Не ошибается он и в военных перспективах удержания Приамурья. Например, про Албазинский острог пишет, что это «самое крепкое место», где можно выдержать осаду с запасом хлеба «хоть пять лет». Он же определяет, что нужен острог в устье Зеи, на месте будущего Благовещенска, и с этими доводами согласится даже посланник царя дворянин Дмитрий Зиновьев, отправленный на Амур для инспекции успехов Хабарова — они встретятся в 1653 году. Правда, на этом их согласие кончится. Зиновьев объявляет Хабарову об отставке и увозит его «на суд» в Москву, собрав заодно все жалобы недовольных и прикарманив часть имущества отряда. Суд Хабаров выиграет, получив даже низшее дворянское звание «боярского сына», но долгов ему никто не простит и на Амур обратно не пустит.

Русские, разумеется, продолжают осваивать Приамурье и без Хабарова. Но тут на действия на востоке накладываются события на западе. Начинается война Московского государства с Речью Посполитой (1654-1667 гг.) и со Швецией (1656-1658 гг.). Никакого подкрепления в Даурии приказано не ждать, а полагаться только на собственные силы. Их малочисленность в итоге и погубит русское Приамурье.

В 1665 году группа мятежников под началом Никиты Черниговского бежит в Албазин, «который, после разгрома Степанова, был пуст», как отмечает в своих записках Геннадий Невельской. Нерчинский воевода Афанасий Пашков прощает преступников, тем самым разрешая им действовать дальше. Те снова обкладывают ясаком окружающие племена, основывая всё новые остроги, и в 1684 году власти решают, что можно основать новое воеводство — Албазинское. Пост воеводы достаётся Алексею Толбузину.

Встревоженные усилением русского влияния на Амуре, в 1685 году маньчжурские войска берут Албазинский острог приступом. Казаки восстановят его в том же году и выдержат жестокую осаду в 1686-м, но дипломаты решают судьбу новых земель по-своему.

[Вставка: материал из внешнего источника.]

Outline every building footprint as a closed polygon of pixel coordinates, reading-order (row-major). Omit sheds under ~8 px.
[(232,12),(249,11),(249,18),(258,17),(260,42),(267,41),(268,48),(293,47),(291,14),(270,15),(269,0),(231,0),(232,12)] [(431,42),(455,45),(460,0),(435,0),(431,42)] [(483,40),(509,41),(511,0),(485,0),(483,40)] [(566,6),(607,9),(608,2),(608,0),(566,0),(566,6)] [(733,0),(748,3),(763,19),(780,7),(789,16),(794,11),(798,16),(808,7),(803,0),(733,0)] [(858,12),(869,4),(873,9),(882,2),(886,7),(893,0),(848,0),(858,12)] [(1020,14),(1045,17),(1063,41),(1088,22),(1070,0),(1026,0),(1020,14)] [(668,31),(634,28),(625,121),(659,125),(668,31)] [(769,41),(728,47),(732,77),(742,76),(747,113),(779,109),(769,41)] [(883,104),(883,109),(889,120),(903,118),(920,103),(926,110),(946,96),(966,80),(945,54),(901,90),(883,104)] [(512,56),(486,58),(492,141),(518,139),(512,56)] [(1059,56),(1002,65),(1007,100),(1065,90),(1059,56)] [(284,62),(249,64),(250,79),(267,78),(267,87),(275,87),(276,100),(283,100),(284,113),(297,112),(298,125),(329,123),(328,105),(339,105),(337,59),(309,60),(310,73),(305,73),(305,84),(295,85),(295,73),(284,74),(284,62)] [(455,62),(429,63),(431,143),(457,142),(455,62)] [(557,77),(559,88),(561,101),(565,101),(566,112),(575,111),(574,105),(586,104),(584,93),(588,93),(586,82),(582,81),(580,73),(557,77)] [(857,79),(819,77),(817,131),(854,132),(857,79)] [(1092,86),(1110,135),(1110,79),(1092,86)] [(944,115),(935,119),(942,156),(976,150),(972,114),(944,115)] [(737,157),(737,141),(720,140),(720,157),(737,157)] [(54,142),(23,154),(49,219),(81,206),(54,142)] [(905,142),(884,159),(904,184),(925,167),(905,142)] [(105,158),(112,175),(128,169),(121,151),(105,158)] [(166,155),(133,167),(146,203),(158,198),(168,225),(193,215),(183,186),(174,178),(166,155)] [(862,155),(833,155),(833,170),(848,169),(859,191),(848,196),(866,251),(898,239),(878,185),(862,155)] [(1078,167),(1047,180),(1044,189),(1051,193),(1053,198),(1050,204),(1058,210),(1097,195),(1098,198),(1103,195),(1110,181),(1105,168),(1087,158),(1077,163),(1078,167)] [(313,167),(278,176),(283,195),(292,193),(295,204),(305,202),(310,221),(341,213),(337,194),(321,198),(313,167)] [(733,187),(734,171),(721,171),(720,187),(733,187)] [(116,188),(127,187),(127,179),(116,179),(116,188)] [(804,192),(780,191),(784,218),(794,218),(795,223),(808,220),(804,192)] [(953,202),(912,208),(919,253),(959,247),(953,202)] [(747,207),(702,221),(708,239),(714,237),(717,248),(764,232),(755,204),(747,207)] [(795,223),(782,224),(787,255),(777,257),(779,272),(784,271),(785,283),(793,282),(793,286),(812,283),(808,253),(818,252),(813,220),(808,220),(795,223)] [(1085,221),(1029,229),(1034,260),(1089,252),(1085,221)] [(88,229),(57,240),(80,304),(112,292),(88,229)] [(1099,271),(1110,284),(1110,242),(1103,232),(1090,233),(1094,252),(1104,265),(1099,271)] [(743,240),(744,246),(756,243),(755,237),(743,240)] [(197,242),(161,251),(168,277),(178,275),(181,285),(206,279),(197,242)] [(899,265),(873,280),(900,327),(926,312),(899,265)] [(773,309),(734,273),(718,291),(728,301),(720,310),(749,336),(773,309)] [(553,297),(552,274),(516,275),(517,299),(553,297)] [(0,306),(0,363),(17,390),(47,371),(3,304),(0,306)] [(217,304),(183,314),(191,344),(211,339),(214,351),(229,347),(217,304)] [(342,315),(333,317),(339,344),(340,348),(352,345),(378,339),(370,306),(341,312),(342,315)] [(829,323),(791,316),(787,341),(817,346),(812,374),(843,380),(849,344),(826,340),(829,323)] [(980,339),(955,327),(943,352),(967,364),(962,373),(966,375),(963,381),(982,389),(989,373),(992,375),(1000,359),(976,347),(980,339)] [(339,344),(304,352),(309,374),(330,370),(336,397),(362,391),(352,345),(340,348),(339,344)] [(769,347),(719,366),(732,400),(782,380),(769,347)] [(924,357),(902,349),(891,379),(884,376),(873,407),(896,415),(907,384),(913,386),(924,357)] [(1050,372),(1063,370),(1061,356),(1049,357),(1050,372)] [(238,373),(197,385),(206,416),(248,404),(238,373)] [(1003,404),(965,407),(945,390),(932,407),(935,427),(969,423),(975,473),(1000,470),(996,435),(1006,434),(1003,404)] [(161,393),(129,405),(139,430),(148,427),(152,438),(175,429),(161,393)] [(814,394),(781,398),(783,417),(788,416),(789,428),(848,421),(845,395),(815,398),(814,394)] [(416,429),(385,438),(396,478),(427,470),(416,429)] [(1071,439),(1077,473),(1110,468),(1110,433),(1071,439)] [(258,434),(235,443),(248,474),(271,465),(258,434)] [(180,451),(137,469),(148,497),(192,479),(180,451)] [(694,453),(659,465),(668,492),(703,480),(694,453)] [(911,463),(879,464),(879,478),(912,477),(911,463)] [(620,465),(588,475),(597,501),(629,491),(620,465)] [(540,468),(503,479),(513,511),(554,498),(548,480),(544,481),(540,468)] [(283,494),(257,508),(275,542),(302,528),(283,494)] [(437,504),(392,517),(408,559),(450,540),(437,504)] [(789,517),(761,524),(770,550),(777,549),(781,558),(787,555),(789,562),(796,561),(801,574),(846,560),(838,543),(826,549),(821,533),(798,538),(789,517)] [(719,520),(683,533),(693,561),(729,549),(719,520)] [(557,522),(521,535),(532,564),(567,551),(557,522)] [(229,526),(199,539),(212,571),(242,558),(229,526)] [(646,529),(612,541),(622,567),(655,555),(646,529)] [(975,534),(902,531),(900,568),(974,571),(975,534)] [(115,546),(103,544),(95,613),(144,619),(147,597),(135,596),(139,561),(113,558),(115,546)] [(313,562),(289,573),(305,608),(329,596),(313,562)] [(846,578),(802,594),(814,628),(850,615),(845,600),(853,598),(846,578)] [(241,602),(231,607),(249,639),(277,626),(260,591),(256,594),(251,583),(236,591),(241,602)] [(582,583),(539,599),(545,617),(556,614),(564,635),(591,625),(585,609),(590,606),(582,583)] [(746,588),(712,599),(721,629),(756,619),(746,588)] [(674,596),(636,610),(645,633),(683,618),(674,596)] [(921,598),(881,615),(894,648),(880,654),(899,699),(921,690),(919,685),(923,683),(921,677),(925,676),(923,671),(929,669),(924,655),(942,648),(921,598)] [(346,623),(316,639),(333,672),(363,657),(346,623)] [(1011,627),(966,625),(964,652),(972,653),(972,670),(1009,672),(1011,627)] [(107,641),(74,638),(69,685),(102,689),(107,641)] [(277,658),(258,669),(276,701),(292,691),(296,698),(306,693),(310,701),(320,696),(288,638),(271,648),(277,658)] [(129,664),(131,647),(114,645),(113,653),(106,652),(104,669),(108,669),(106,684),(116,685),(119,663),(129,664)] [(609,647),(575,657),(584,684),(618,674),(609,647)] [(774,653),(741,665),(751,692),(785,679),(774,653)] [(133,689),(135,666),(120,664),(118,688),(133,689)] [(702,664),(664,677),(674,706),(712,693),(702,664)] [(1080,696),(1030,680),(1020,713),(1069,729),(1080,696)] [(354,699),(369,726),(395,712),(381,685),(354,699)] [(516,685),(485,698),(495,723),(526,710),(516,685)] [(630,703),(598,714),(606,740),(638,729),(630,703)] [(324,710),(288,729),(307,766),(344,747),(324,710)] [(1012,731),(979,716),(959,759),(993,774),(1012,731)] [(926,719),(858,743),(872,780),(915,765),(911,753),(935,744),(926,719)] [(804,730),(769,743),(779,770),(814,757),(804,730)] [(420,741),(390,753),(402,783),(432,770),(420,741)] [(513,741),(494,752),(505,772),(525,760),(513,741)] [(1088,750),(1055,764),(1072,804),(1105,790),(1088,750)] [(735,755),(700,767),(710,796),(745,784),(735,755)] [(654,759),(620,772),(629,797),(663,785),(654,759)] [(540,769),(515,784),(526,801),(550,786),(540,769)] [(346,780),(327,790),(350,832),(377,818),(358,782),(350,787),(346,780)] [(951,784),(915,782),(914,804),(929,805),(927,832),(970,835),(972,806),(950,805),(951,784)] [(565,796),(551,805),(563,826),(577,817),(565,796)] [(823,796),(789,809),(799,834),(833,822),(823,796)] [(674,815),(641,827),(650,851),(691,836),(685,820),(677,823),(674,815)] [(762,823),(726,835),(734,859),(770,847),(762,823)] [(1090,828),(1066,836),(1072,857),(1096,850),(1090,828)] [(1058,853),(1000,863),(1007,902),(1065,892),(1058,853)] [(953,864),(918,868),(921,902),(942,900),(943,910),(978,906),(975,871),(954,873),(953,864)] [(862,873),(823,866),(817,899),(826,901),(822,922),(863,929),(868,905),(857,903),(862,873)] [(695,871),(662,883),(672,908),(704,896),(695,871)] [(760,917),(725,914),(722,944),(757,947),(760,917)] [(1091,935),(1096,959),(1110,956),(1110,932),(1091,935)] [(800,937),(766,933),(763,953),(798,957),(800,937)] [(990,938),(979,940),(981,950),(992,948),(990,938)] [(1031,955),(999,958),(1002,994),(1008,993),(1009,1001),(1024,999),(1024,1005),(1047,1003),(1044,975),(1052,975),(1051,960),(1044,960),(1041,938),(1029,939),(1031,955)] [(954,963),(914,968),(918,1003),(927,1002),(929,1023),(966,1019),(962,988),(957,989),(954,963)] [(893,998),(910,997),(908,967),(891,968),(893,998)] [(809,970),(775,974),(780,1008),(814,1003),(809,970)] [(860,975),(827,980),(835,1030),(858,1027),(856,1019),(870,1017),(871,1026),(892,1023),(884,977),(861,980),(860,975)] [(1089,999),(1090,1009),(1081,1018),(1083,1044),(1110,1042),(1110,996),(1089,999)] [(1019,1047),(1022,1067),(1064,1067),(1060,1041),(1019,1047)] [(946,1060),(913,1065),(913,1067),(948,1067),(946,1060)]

В 1689 году гарнизон покидает Албазин, уничтожив укрепления и припасы, а в 1690-м году опустеет и остальной Амур. Казаки уходят в Нерчинск в соответствии с условиями Нерчинского договора между Русским царством и империей Цин. Несмотря на то, что условия соглашения были по-дипломатически витиеваты и границу устанавливали весьма расплывчато, после подписания договора русские официально покинут Амур почти на два века. Вернёт их туда только Муравьёв, подписав Айгунский договор (1858 г.).

2.5. «Сибирский Петербург»: от острога на краю земли до скрещения торговых путей Европы, Америки и Азии

Острог в Иркутске, построенный в 1661 году, был типичным сооружением для той поры: всего девять саженей в длину и восемь в ширину (то есть 19,5 на 17 метров). Уже в 1670 году он «погнил и развалился врознь», и пришлось строить новый, посерьёзнее: 50 на 50 саженей (108 на 108 метров), с тремя башнями, средняя из которых, Спасская, была проезжей — через ворота в ней попадали за ограду.

Проезжавший через острог в 1675 году Николай Спарафий писал: «Острог Иркуцкий стоит на левой стороне реки Ангары на берегу (на самом деле на правом берегу реки, но Спарафий определял сторону по направлению своего пути с запада на восток), на ровном месте, и острог строением зело (очень) хорош, а жилых казацких и посацких дворов с 40 и больше, и место самое хлебородное».

На будущее Иркутска повлияло, конечно, не только то, что в его окрестностях было можно выращивать хлеб, обеспечивая продовольствием все ближайшие поселения. Острог основан на пересечении важнейших Прибайкальских путей. Река Ангара, этот удобный водный путь, соединяет город с Байкалом и впадающими в него реками, с одной стороны, и с Енисеем с другой. К северу от Иркутска лежит Якутия, чрезвычайно богатая пушниной.

Таким образом, будущий город оказался ключевой точкой пути с запада на восток и центром заселения Восточной Сибири, и это способствовало быстрому росту его населения. В 1699 году в Иркутске 1000 жителей, в 1791 году — 9522 жителя, в 1836 году — 19 569 жителей.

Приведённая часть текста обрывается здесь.